Do you feel that private investments are still attractive in India or do you think secondary markets are so compelling at this stage in India that you'd rather go into a space through the secondary market as opposed to going into private investments? Where do you feel like all this money is flowing in?

Mark Mobius: Private sector. Investment is going to be growing at a very rapid pace in India. It's already big, but it's going to be growing faster and the reason for that is that there are so many family-owned companies that don't want to go public, at least at this stage. But they need capital, they want capital, and that's where the private sector will come in.

Private equity will come in and invest in these companies and help them grow. Then, at the next stage, they will get listed. And of course, as you can see, it's already happening in India. The number of IPOs in India this last year was more than I think five times that of the previous year. So, 2022 versus 2023 has been quite a dramatic increase in IPOs and I think you're going to see that continuing going forward manifold.

Nevertheless, there are lot of family companies that have not gone public and don't want to go public at this stage.

Have you subscribed to any of those IPOs in India?

Mark Mobius: No, we normally don't like IPOs because usually they're priced to perfection. We prefer to see the track record first.

Mark, you have talked about all the good things in this country. Are there any risks? Are there any obvious risks that you're concerned about at this stage?

Mark Mobius: Of course, there are always possible risks. One is the overheating of the market. I mean, there's been so much optimism about the market and there's a possibility there will be a correction along the way. So that's a possible risk.

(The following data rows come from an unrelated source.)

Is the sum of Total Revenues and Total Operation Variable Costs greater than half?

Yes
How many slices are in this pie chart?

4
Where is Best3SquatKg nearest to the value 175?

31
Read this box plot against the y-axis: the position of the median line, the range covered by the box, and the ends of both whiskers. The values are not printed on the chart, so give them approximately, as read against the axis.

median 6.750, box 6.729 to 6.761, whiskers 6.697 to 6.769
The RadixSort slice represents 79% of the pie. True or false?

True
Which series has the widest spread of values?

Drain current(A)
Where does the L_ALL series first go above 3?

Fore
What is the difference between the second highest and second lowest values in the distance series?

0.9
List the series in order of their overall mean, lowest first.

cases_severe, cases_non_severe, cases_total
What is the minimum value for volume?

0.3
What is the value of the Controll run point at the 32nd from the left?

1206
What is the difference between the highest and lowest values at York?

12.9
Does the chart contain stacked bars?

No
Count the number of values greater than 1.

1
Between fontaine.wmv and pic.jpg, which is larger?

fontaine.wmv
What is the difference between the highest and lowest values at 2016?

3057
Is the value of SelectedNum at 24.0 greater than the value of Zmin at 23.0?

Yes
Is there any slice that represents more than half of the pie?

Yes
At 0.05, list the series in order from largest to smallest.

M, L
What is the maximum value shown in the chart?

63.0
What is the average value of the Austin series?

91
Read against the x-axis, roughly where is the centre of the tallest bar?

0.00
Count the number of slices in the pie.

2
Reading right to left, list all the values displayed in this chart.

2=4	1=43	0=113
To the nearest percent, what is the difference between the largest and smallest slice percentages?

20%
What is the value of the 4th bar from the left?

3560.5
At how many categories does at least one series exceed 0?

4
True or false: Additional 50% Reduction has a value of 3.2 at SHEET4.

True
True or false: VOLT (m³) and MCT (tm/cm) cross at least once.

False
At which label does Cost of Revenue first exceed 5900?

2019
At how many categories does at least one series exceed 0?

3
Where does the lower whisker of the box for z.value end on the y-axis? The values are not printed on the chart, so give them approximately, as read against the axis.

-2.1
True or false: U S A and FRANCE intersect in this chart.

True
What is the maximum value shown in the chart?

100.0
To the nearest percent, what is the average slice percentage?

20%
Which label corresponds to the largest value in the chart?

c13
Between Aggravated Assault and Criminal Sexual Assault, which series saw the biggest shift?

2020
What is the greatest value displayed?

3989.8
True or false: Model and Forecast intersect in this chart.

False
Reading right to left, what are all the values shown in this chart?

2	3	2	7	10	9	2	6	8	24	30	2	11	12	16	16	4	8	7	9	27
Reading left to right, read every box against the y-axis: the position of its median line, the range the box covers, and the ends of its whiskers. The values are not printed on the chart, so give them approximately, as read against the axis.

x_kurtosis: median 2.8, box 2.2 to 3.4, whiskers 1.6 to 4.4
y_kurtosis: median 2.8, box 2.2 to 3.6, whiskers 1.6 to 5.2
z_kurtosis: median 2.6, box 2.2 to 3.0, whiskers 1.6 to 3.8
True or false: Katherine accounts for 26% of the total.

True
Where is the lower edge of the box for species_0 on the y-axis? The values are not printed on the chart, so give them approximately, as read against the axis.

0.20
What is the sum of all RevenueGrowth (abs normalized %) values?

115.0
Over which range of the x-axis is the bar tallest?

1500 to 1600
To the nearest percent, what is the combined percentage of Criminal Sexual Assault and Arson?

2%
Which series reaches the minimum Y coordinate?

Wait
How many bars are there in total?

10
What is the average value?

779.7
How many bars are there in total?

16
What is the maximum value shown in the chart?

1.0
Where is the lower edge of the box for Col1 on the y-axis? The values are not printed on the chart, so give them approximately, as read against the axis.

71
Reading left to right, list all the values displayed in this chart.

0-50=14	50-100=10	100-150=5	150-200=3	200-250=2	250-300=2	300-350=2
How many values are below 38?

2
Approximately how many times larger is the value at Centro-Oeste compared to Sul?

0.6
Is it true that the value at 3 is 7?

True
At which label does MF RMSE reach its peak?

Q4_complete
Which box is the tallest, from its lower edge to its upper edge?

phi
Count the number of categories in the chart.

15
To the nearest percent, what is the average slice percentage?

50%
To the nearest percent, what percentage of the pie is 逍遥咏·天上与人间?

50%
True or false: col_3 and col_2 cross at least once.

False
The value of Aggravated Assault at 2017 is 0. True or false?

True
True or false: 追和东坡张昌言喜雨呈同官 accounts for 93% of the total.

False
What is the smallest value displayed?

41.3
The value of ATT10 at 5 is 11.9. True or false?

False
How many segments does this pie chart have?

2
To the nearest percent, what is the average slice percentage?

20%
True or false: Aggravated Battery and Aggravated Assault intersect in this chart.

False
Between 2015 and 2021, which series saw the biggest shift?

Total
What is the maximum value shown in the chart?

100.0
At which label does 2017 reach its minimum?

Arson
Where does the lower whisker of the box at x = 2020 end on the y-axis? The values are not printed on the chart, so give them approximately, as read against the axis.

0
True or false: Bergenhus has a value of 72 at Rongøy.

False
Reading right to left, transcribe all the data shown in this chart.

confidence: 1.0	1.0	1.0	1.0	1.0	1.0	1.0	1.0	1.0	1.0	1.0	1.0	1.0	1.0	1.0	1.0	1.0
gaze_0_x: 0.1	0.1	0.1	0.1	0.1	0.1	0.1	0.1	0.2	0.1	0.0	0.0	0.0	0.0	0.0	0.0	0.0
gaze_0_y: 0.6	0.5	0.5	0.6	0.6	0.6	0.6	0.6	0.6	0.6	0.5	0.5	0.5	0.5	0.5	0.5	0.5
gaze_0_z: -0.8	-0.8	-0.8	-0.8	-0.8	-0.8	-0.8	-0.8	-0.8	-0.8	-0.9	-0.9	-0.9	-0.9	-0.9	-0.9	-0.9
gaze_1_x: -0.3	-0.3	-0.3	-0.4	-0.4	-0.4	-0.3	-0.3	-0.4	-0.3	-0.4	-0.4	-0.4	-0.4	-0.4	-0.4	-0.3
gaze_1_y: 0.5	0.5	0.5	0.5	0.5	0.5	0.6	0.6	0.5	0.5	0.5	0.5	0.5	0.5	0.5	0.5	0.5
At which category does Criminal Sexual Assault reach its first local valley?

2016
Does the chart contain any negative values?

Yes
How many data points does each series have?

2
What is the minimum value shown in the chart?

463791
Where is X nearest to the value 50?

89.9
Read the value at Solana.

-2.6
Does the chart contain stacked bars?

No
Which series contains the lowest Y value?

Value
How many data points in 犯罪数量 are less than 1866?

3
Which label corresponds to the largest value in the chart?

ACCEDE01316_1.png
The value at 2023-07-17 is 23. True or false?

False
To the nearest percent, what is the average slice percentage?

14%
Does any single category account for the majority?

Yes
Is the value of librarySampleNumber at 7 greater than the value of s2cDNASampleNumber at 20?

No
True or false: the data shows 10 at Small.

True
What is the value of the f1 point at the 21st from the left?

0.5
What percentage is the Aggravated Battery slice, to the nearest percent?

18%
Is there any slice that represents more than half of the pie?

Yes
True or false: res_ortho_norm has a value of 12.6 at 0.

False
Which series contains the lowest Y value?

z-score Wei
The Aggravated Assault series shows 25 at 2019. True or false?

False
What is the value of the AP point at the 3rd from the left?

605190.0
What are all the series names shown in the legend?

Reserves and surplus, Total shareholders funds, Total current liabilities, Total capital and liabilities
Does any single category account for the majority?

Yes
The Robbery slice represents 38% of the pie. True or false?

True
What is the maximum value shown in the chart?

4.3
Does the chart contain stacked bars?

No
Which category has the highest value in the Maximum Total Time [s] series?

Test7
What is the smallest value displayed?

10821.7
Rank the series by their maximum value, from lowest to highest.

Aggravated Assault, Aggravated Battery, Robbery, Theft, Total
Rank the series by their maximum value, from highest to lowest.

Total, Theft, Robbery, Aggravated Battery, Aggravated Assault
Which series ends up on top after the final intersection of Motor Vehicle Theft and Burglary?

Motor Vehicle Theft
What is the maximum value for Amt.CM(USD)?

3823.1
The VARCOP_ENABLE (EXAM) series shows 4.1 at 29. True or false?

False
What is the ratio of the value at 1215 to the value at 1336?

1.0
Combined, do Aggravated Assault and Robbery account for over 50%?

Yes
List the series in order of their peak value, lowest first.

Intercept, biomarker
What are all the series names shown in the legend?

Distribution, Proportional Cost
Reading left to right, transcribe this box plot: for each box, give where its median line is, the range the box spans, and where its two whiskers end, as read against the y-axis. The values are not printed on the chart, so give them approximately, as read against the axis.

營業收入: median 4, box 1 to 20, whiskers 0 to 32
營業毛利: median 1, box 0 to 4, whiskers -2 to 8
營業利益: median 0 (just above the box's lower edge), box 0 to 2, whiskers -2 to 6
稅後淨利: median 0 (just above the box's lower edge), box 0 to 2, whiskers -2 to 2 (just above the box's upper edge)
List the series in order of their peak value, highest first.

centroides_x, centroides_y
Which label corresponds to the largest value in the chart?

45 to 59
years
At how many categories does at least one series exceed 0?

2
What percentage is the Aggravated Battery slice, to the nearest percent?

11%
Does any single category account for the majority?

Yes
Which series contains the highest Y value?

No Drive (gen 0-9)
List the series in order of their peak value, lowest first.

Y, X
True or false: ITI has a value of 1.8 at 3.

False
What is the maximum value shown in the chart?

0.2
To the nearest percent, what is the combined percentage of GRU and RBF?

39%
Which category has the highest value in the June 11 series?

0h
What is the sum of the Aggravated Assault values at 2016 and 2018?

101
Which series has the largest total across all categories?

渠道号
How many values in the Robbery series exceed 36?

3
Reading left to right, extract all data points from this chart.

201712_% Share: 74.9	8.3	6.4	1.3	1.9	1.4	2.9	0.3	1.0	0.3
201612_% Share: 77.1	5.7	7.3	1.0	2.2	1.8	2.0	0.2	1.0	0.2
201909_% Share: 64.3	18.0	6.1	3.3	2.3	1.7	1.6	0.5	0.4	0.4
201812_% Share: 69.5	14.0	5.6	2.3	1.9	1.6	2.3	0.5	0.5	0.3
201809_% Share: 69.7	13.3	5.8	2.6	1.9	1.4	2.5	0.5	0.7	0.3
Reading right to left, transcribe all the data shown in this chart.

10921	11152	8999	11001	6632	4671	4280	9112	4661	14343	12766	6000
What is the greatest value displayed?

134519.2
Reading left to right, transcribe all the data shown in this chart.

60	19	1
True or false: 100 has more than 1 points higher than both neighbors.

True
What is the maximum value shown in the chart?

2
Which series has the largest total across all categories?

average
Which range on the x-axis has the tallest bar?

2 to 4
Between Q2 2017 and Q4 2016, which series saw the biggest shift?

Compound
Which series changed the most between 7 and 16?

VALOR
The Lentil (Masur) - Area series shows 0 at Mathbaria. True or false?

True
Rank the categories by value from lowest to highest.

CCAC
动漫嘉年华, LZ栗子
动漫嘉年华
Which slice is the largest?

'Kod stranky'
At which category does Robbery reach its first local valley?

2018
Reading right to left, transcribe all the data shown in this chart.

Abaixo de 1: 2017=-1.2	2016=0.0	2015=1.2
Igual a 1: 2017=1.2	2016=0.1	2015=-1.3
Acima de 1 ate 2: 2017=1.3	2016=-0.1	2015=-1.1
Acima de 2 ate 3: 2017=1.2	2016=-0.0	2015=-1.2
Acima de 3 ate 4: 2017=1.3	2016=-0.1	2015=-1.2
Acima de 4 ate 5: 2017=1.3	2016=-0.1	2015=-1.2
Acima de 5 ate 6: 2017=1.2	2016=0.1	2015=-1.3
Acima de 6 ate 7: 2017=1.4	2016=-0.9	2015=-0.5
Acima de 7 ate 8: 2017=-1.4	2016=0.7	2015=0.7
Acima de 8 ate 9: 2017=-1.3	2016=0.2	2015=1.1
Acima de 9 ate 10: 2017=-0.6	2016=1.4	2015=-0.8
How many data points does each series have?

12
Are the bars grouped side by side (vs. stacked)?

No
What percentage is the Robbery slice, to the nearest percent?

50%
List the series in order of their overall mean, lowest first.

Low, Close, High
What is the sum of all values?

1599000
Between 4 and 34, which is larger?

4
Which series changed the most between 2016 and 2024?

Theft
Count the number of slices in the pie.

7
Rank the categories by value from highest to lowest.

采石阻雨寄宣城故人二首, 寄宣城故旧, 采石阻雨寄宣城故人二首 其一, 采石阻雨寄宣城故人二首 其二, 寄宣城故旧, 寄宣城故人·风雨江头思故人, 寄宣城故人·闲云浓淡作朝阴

The other possible risk is a change in government policies. Now, the current government is doing a terrific job and I know PM Modi has recently announced a big infrastructure programme, which is terrific and badly needed. So far, things are going very well but if there's any pull back from that, it would not be good news.

Also, with your India portfolio, what is the fear of holding that you have in some of these stocks? How do you call for exits? Is it when there is a requirement of cash from a client? Is it when you see a stock-specific company topping out, or when there's a trend reversal? When you buy a stock, what is the time horizon and what are the triggers that you watch out for before you take profits off the table?

Mark Mobius: What we do is, we look at a stock we like and we make the plan to hold it forever. There is no reason to sell a stock. If they continue to do good, they have good profitability and good growth. So we always say, well, about five years would be the timeframe. But in fact, we don't plan on five years, we plan on forever if the company continues to do well.

Nevertheless, as you mentioned, if you're running an open-ended fund, some clients want their money back and you have to give it to them and that means you have to sell some stocks. So we are forced, sometimes, to sell.